The French Music-Hall series, ca. 1920-55, contains souvenir programs and original costume and scenic designs. Although many of the renderings are probably from the Folies-Bergère, it is likely that other Parisian venues are represented. The bulk of the series comprises renderings for showgirls' costumes by Ranson, Alec Shanks, and Zig, and scenic designs by Dany. The material in this series was purchased from a single source.
The Toy Theater Prints series, ca. 1830-50, nd, contains colorful plates intended for children that show the characters and settings for plays.

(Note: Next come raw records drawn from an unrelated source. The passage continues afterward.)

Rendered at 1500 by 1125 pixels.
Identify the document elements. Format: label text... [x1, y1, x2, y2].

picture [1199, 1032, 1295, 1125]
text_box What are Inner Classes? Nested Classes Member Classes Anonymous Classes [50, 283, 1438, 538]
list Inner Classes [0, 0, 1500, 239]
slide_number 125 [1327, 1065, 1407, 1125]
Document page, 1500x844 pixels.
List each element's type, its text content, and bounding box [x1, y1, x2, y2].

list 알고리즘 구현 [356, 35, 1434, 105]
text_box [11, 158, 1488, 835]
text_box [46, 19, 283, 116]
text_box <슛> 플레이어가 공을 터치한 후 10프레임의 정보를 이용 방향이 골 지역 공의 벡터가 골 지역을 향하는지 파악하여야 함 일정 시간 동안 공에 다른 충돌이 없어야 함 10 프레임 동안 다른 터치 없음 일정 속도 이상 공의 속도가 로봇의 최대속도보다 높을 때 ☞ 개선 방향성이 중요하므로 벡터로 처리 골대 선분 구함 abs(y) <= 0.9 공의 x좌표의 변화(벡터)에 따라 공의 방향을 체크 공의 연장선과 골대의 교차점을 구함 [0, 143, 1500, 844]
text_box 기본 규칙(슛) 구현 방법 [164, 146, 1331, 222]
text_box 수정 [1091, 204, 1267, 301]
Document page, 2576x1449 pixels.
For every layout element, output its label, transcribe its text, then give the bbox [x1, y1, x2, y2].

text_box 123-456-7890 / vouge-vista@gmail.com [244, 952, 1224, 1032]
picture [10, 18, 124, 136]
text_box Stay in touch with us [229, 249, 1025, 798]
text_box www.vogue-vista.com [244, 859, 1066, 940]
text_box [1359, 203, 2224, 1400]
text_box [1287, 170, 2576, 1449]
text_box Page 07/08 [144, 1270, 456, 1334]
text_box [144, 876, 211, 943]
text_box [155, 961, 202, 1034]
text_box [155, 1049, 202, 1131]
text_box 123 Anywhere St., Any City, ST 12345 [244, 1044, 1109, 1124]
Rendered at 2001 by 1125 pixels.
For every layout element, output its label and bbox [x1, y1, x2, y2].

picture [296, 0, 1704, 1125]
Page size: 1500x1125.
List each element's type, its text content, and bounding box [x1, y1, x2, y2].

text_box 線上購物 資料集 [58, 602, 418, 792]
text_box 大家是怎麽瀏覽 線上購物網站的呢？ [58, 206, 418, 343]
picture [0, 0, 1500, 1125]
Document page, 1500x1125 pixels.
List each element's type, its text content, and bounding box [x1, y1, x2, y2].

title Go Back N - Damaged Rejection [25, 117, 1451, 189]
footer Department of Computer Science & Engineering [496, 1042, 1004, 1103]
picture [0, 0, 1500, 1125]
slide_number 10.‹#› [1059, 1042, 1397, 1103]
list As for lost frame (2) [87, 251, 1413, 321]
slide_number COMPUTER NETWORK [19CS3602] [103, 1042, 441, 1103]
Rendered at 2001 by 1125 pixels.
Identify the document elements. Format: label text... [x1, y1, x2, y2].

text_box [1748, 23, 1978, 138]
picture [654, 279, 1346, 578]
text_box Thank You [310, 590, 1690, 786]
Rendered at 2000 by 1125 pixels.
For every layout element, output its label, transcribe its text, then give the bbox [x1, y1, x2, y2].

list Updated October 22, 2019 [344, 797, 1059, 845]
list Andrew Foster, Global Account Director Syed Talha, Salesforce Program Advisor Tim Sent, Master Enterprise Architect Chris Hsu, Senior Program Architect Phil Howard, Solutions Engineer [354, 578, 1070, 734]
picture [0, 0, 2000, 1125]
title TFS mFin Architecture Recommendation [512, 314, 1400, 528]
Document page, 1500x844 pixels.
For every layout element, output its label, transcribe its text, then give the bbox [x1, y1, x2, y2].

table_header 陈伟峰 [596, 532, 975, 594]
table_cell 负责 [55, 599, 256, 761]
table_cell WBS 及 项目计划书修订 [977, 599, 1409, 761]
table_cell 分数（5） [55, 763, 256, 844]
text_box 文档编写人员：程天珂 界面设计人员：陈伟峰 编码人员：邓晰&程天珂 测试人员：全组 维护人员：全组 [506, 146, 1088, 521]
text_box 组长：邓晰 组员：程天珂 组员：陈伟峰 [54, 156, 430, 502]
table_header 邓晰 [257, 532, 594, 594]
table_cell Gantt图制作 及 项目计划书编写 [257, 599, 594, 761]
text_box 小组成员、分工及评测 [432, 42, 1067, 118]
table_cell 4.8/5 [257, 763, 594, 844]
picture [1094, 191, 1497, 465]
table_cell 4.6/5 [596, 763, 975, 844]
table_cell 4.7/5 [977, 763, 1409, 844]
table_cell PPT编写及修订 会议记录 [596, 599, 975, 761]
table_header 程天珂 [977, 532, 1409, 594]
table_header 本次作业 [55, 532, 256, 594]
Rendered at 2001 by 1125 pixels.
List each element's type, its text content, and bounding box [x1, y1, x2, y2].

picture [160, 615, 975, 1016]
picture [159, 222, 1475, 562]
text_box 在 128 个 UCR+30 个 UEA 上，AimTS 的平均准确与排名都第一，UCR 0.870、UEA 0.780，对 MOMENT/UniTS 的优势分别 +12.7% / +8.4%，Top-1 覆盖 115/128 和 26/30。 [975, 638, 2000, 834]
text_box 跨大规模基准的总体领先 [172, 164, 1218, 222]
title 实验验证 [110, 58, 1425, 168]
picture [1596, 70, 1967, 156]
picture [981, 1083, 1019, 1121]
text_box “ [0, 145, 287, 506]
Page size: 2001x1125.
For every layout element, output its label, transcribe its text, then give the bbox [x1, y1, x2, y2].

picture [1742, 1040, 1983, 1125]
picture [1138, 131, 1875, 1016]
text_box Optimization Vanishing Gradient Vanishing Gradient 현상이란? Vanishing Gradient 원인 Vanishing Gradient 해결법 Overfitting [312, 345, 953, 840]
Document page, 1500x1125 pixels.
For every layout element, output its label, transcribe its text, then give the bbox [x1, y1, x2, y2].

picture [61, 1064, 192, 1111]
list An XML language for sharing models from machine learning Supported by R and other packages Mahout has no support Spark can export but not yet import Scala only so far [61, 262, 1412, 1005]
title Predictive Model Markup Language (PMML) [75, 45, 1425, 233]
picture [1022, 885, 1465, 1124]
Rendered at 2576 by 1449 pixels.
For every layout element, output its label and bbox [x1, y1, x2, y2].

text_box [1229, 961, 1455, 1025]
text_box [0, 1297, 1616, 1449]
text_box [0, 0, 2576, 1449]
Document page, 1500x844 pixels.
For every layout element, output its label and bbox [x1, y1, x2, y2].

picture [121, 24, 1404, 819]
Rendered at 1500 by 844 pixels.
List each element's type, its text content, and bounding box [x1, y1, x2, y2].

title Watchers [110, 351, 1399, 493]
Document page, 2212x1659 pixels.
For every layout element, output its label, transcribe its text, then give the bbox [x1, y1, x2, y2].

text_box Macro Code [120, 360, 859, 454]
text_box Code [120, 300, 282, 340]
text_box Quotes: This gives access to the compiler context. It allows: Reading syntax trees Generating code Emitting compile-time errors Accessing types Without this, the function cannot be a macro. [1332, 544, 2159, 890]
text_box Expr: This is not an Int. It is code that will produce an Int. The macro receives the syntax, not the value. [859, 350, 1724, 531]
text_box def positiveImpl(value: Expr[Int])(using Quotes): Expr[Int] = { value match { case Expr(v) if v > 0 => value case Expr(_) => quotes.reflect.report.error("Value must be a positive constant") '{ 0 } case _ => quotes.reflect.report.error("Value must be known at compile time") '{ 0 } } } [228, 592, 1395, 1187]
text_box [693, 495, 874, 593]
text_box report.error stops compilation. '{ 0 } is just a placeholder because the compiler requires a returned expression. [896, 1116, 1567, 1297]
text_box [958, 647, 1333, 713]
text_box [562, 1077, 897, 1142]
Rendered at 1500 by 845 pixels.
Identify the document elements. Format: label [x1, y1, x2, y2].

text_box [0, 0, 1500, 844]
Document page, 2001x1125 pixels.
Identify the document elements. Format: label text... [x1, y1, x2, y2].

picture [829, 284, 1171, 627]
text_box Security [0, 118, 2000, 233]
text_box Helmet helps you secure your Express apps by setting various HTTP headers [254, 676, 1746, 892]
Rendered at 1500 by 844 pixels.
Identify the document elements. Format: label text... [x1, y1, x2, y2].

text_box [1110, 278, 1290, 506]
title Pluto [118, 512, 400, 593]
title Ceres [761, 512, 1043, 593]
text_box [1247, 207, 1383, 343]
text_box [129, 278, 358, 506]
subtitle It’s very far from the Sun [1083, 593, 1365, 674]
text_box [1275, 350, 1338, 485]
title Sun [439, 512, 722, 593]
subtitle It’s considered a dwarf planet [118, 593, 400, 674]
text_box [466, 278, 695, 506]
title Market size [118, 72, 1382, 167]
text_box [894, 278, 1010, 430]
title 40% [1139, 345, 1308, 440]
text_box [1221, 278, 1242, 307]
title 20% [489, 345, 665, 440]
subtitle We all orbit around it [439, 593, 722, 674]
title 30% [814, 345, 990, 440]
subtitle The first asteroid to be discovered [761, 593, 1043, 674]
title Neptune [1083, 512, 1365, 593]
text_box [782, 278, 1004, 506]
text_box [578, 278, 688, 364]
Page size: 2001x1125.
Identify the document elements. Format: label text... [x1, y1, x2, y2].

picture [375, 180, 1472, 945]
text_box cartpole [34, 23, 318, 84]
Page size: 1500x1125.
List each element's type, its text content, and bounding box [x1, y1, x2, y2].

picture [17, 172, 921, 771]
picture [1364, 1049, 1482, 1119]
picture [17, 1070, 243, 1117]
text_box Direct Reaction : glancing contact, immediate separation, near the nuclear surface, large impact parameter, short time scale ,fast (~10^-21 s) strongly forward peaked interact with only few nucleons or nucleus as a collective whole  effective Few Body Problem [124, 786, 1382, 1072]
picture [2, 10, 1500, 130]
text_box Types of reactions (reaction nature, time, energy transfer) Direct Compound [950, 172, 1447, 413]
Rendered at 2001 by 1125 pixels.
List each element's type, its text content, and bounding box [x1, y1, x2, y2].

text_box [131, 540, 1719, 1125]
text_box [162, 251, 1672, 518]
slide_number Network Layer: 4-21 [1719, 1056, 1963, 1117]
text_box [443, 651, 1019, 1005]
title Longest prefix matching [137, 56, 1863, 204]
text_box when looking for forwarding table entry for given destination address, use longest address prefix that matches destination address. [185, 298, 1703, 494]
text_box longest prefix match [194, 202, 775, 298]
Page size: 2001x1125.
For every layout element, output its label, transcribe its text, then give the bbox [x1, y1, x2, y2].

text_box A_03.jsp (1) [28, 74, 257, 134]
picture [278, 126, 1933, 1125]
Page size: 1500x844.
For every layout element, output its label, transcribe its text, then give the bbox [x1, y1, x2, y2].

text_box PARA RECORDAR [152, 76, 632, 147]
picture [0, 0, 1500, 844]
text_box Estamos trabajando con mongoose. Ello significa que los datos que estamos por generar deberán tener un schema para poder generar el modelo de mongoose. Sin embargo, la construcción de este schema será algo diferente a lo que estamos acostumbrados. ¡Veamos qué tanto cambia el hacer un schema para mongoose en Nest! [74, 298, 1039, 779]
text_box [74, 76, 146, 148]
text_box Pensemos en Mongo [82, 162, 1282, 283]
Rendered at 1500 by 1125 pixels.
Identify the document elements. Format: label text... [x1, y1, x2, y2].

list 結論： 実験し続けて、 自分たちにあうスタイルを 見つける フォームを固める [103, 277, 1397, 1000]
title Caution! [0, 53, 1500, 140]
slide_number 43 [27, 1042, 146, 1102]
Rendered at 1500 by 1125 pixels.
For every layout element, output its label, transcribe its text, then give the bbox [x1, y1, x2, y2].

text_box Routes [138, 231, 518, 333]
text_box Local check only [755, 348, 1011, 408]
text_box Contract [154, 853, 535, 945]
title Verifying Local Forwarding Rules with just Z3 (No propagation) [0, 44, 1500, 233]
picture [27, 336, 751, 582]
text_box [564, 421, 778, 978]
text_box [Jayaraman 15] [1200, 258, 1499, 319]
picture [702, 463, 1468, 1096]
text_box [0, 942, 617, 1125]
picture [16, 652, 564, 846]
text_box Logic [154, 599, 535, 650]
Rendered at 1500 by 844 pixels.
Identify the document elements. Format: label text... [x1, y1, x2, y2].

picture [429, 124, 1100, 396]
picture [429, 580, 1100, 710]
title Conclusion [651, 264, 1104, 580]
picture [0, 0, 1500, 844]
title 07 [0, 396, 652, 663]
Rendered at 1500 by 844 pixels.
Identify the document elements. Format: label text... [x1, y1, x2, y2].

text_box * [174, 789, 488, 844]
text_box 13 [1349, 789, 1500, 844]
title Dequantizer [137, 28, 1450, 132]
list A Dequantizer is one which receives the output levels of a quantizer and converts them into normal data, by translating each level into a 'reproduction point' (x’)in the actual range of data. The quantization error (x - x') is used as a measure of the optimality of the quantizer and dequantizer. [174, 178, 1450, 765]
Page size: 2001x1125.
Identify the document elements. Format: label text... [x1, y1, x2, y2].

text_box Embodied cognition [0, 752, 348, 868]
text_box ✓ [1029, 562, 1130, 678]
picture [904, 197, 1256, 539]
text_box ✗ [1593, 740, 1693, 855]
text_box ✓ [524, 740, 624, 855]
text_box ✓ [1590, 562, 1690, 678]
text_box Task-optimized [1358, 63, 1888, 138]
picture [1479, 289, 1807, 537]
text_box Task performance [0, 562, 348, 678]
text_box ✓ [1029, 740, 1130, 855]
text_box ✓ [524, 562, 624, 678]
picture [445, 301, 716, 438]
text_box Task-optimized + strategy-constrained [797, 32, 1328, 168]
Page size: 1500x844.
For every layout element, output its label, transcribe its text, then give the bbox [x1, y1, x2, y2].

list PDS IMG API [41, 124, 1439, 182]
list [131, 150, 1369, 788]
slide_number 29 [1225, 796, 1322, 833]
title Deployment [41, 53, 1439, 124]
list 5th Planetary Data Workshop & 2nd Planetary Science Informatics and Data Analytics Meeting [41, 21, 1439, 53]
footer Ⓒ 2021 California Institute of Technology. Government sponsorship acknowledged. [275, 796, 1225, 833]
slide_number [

The bulk of the series consists of prints for over twenty plays that were popular enough in London for British publishers to issue sets of plates as children's versions; however, the prints in this series do not constitute complete sets. The plates, most of which were published by Benjamin Pollock, I. J. Dyer and Co., or John Redington, are arranged alphabetically by title; unidentified plays and a few non-alphabetical groupings are placed at the end. Completing the series are four folders of undated French and German toy theater prints published by Imagerie Pellerin and Verlag J. F. Schreiber. Item-level descriptions of most of the toy theater prints are available in an earlier finding aid in the Reading Room.
The Sources series, 1851-ca. 1960, contains photographs, promotional materials, sheet music, and clippings which illustrate popular styles of dress. Also included is a reproduction of a modern artist's rendering of dancers in an eighteenth-century ballet.
Researchers will find related material in the Costume and Scenic Design Collection and the Robert Downing Papers. The Theater Arts Collection includes the papers of the theatrical designers Boris Aronson, Norman Bel Geddes, Eldon Elder, Gordon Conway, and James B. Newton, and the records of the costume firm of B. J. Simmons and Co.

Abbreviations in the List

  • ALS=autograph letter signed
  • b=box
  • ff=flat file
  • ob=oversize box

Sources


Derek Jarman: A Portrait. London: Thames and Hudson, 1996.
Drinkwater, John, and Albert Rutherston. Claud Lovat Fraser. London: W. Heinemann, 1923.
Enciclopedia dello spettacolo. Roma: Casa Editrice Le Maschere, 1954-62.
Marion Koogler McNay Art Museum. Bakst and Benois: The Tobin Wing, 1985. San Antonio, Tex.: Marion Koogler McNay Art Museum, 1985.
Mikotowicz, Thomas J. Theatrical Designers: An International Biographical Dictionary. New York: Greenwood Press, 1992.
Owen, Bobbi. Costume Design on Broadway: Designers and Their Credits, 1915-1985. New York: Greenwood Press, 1987.
Speaight, George. The History of the English Toy Theatre. Boston: Plays Inc., 1969.
Spencer, Charles. Cecil Beaton: Stage and Film Designs. London: Academy Editions, 1975.